Big Ten ditches divisions, announces conference opponents for 2024, '25

Big Ten football divisions will be no more, beginning in 2024, when the conference officially expands to 16 teams with the additions of USC and UCLA. That means the conference champion will be determined with the top two in the standings meeting in the title game.
The Big Ten on Thursday announced the 2024 and 2025 conference schedules, although no dates and kickoff times were announced. Teams will continue to play nine conference games. Not surprisingly, among the guaranteed annual protected matchups are Michigan-Michigan State and Michigan-Ohio State.
In 2024, Michigan plays a regular-season game at USC for the first time since 1957, and UCLA will play at Michigan Stadium. The Wolverines’ road games will be at Ohio State, Illinois and Rutgers, as well as USC and will have Michigan State, Maryland, Minnesota, Wisconsin and UCLA at home.
In 2019, Michigan dropped a home-and-home series with UCLA that would have been played in 2022 and 2023. The Wolverines open 2024 with three non-conference games at Michigan Stadium, including Texas on Sept. 7.

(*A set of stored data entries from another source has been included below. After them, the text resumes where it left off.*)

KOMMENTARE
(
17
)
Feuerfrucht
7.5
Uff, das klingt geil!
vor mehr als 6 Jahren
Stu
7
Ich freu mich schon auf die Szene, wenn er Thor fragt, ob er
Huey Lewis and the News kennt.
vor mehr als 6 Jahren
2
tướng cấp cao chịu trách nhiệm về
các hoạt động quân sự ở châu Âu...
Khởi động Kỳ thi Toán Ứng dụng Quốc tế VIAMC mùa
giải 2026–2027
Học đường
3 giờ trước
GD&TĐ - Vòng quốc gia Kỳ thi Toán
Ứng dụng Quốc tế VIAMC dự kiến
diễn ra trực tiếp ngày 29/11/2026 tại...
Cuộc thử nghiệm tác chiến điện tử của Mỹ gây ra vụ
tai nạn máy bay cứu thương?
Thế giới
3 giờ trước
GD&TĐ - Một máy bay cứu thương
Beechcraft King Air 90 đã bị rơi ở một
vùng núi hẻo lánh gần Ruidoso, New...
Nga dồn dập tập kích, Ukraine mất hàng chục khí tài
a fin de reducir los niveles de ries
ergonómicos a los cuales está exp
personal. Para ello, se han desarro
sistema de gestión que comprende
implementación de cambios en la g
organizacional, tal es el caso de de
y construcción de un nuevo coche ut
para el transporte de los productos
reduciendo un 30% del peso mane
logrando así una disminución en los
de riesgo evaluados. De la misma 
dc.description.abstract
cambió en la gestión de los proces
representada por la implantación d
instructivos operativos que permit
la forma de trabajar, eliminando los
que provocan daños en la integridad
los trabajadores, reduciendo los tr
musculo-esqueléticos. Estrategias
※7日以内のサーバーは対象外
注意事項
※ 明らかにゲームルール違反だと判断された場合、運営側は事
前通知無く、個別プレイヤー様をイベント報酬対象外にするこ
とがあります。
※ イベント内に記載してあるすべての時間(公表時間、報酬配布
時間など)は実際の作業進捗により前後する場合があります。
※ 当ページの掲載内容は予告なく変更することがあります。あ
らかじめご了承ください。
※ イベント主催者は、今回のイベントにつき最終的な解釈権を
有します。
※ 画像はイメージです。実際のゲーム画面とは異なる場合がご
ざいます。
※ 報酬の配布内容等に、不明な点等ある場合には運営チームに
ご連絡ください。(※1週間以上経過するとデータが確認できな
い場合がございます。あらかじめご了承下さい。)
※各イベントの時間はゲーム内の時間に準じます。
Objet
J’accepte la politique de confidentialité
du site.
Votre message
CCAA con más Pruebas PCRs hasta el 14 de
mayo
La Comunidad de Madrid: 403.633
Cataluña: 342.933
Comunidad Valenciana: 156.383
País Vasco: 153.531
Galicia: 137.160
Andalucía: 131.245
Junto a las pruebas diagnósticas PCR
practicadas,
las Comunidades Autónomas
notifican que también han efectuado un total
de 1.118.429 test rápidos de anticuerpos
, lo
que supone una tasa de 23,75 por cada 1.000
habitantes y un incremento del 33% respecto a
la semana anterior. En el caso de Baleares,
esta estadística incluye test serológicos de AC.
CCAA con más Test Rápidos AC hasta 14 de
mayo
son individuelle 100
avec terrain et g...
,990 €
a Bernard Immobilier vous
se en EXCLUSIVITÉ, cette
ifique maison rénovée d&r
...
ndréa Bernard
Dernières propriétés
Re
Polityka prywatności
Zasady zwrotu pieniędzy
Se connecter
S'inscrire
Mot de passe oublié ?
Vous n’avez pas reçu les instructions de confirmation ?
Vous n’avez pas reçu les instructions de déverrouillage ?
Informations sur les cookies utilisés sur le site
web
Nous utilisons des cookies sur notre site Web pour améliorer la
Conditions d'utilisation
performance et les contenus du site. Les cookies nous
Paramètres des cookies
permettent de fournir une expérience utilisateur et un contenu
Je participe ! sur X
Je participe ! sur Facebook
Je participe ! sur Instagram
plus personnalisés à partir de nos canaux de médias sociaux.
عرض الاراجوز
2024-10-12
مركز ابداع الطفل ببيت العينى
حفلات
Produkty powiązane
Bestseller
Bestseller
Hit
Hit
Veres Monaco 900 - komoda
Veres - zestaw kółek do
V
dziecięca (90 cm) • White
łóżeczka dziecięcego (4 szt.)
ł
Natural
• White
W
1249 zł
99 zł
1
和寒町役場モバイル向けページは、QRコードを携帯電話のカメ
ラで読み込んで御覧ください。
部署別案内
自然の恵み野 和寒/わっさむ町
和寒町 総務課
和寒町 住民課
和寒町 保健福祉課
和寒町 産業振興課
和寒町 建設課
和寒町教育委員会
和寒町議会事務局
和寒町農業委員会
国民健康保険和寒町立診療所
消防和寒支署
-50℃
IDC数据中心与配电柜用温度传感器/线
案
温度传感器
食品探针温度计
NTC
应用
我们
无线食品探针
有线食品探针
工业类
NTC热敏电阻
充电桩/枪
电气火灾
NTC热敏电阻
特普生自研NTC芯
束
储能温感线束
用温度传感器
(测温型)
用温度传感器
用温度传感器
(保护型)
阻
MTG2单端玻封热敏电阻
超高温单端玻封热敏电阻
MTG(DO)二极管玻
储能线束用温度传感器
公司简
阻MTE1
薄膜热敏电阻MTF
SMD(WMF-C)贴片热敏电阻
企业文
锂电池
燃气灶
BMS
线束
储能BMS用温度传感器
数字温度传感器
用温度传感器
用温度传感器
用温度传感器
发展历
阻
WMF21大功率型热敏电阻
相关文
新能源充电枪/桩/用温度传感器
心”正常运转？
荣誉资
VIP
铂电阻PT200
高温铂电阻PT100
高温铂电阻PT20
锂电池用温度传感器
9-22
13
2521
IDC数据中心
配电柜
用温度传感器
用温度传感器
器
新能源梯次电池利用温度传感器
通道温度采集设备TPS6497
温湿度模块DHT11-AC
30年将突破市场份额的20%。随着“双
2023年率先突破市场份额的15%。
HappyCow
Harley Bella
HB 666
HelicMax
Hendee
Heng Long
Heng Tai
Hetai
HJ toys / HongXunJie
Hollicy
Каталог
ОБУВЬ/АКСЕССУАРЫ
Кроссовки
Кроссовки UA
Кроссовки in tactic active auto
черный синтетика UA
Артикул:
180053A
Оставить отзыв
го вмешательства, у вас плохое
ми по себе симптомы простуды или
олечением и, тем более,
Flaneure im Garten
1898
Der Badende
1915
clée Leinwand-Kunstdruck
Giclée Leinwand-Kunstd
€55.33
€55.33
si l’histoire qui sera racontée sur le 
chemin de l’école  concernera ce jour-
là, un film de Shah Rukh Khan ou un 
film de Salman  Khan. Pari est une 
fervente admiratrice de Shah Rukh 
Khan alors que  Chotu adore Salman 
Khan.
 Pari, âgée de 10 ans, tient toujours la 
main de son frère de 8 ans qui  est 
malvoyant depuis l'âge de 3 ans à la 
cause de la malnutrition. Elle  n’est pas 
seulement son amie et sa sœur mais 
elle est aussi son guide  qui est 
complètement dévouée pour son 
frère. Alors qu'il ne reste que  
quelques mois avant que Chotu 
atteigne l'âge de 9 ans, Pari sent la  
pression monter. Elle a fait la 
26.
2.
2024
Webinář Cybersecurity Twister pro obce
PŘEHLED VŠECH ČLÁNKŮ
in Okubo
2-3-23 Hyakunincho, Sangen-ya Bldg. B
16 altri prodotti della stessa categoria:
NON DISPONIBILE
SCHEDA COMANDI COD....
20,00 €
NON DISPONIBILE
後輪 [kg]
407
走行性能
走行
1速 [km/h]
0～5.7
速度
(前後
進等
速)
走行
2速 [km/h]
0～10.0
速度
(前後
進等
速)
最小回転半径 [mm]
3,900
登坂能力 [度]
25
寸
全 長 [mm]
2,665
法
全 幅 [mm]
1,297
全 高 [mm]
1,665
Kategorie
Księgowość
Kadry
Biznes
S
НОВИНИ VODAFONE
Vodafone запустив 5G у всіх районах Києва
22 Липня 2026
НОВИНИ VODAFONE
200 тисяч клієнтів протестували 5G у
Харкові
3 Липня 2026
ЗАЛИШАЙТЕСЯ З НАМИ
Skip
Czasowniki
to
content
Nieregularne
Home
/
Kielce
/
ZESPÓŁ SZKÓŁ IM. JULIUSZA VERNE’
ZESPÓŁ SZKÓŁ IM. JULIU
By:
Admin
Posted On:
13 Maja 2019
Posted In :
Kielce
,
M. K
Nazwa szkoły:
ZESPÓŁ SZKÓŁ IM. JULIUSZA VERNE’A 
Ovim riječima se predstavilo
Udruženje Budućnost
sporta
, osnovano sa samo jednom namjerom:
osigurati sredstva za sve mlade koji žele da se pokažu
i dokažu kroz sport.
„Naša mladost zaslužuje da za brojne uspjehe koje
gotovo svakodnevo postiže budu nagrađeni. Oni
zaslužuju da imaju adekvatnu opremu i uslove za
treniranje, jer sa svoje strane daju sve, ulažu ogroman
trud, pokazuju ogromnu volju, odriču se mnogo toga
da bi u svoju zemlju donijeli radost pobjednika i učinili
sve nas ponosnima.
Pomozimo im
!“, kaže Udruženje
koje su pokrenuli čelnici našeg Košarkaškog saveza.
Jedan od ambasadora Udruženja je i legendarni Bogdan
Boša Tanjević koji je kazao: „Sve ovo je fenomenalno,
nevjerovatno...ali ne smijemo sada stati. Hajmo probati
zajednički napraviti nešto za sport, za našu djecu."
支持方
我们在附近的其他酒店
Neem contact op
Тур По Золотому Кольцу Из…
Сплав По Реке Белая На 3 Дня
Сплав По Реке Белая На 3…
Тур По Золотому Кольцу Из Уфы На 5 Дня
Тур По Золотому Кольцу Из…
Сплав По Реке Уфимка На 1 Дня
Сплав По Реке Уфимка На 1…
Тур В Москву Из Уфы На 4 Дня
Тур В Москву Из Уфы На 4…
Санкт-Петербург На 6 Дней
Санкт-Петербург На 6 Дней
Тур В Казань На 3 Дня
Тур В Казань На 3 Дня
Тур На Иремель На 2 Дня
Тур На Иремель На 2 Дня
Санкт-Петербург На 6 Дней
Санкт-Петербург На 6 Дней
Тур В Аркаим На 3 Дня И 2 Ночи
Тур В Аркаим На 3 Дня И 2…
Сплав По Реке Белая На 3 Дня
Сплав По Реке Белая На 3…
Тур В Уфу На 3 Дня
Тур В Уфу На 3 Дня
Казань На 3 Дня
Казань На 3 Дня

Michigan State in 2024 will travel to Michigan, Maryland, Nebraska and Penn State, while hosting Illinois, Indiana, Ohio State, Purdue and Rutgers. The Spartans will not face either of the two new conference additions until 2025, when they travel to USC. Michigan in 2025 will not play either of the southern California teams.
With the additions of USC and UCLA, announced last summer, Big Ten officials began tinkering with future scheduling. Elimination of divisions is a major result and eliminates what had been seen as competitive imbalance with the East Division, which includes Michigan, Ohio State, Penn State and Michigan State, far more challenging than the West.
New Big Ten commissioner Tony Petitti explained the decision to eliminate divisions.
"It gets back to the ability to see more opponents; you start thinking about competitive balance inside the conference and how to manage that," Petitti said Thursday on the Big Ten Network. "This format eliminates some of those concerns and takes that off the table, really. That's a big part of it."
Michigan and Ohio State play the final Saturday of the regular season, and without divisions, there's now a possibility the rivals could meet two straight weekends. OSU athletic director Gene Smith, who appeared Thursday on BTN, said he and Michigan athletic director Warde Manuel spoke about the potential for a postseason rematch.
"We agreed that for the betterment of the whole, the betterment of the league relative to our overall scheduling format and our television partners, that, at the end of the day, we needed to accept that as a possibility," Smith said, referring to Manuel.
The Big Ten is utilizing the “Flex Protect Plus” model, with a combination of protected opponents and rotating opponents. Teams will play every other conference opponent at least twice — home and away — in a four-year period.
Other guaranteed annual protected matchups include Illinois-Northwestern, Illinois-Purdue, Indiana-Purdue, Iowa-Minnesota, Iowa-Nebraska, Iowa-Wisconsin, Maryland-Rutgers, Minnesota-Wisconsin, and UCLA-USC.